(Extracted page text data)
════

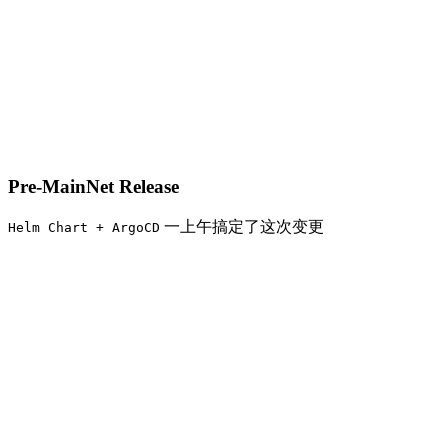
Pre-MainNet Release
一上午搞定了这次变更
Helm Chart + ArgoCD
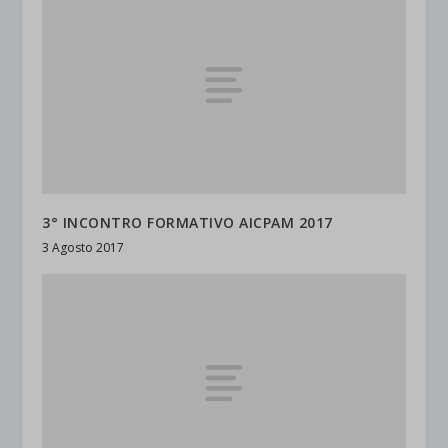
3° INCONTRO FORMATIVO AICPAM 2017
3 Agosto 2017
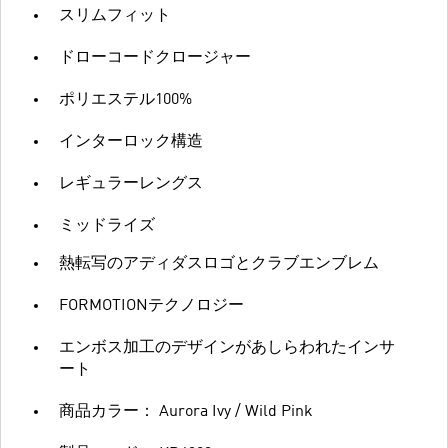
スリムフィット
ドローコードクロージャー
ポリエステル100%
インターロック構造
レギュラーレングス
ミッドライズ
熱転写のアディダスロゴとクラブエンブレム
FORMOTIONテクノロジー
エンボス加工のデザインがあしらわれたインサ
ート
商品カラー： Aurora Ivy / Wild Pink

════

ACTIVITY: Your output should consist only of the lines from the one containing "熱転写のアディダスロゴとクラブエンブレム" to the end of the records above, each retyped exactly.

RESULT FOR THIS TASK:
熱転写のアディダスロゴとクラブエンブレム
FORMOTIONテクノロジー
エンボス加工のデザインがあしらわれたインサ
ート
商品カラー： Aurora Ivy / Wild Pink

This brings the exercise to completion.